INSTRUÇÕES DA TAREFA: Escreva a continuação do trecho sobre Travis e o irmão Walt, começando logo após a última frase apresentada.

TRECHO DA PÁGINA:
+ + + +

O nome desse estranho homem é Travis, e ele é interpretado por Harry Dean Stanton. Apesar da aparência, ele parece bem, embora não fale. Ele também não se lembra muito bem do seu passado, ou assim parece. Não demora muito e seu irmão, Walt (Dean Stockwell), é avisado sobre Travis. Walt, que vive em Los Angeles, passou anos sem ver o irmão e a jovem esposa dele, Jane (Nastassja Kinski), que também desapareceu. Ele parte para buscar Travis e o estranho homem não se mostra um viajante tranquilo: incapaz de convencê-lo a ir de avião até Los Angeles, Walt não tem escolha a não se levar seu irmão de volta de carro.

Com o tempo Travis começa a conviver com a esposa do irmão, Anne (Aurore Clement) e seu filho Hunter (Hunter Carson). Após o sumiço de Travis, Hunter foi criado por Walt e sua mulher como um filho. Após estabelecer uma relação de confiança com o filho, Travis decide partir com o menino em busca da mãe dele. O paradeiro dela, e os motivos pelos quais o casal se separou de maneira tão traumática, sustentam a narrativa até os momentos finais, emocionantes e inesquecíveis.

+ + + +

Entradas de dados coletadas:

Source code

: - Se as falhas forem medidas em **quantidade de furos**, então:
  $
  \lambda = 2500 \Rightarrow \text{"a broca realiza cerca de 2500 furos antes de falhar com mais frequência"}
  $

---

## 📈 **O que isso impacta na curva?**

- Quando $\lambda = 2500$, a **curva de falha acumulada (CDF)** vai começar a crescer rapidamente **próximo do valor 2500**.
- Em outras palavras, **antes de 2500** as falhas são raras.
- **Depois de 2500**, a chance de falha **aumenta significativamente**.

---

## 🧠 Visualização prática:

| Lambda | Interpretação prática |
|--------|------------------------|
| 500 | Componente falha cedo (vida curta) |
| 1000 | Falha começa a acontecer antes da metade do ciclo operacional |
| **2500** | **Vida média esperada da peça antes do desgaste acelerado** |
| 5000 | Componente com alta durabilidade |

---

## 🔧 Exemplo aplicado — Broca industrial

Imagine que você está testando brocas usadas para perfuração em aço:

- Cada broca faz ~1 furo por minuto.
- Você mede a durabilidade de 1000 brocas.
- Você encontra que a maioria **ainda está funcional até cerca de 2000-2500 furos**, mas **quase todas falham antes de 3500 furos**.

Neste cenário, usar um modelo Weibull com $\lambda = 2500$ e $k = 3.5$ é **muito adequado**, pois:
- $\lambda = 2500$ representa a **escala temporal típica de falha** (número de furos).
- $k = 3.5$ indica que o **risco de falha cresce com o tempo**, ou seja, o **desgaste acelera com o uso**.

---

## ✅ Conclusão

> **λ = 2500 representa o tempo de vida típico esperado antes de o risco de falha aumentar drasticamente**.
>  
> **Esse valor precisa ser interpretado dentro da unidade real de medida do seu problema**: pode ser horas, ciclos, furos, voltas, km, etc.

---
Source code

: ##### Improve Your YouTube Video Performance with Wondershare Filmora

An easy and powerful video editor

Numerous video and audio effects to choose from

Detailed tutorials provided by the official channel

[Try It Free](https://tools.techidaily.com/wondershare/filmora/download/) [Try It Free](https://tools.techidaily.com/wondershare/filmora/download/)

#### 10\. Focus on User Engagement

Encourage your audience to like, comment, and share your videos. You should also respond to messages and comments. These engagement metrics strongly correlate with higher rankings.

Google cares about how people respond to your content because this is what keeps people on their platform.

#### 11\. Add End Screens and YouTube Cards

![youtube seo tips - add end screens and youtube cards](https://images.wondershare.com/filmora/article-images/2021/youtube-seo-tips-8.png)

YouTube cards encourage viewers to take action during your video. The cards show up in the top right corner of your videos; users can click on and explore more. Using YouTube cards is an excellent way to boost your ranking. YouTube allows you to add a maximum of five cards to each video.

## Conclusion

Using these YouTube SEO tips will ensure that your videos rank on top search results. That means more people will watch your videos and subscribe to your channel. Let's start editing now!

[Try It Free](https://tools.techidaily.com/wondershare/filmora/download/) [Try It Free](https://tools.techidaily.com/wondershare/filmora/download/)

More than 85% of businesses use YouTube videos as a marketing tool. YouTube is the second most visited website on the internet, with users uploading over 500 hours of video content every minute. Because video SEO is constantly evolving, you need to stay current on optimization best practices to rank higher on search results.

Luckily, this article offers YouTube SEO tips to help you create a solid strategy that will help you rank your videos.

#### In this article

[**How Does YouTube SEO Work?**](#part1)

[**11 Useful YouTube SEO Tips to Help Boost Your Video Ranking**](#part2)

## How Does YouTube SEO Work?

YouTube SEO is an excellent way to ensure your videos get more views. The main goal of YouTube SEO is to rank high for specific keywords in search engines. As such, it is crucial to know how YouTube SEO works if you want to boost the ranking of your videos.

+ + + +

ESPAÇO DA RESPOSTA:
Wim Wenders dirige essa história – com roteiro do dramaturgo e ator Sam Shepard – enfatizando os espaços vazios e inserindo seus personagens em locações amplas, mesmo nas cenas urbanas. A paisagem desértica do início não é uma paisagem qualquer. É aquela que aprendemos, após décadas de filmes, a reconhecer dos velhos faroestes de John Ford. A própria trilha sonora, composta pelo guitarrista Ry Cooder, remete ao faroeste. Porém, enquanto John Wayne partia movido pelo preconceito à procura da sobrinha em Rastros de Ódio (1956), a jornada do cowboy Travis é uma de redenção. E o protagonista de Paris, Texas possui várias características em comuns com o arquétipo do cowboy solitário que vaga pelas planícies nos filmes do gênero americano por excelência.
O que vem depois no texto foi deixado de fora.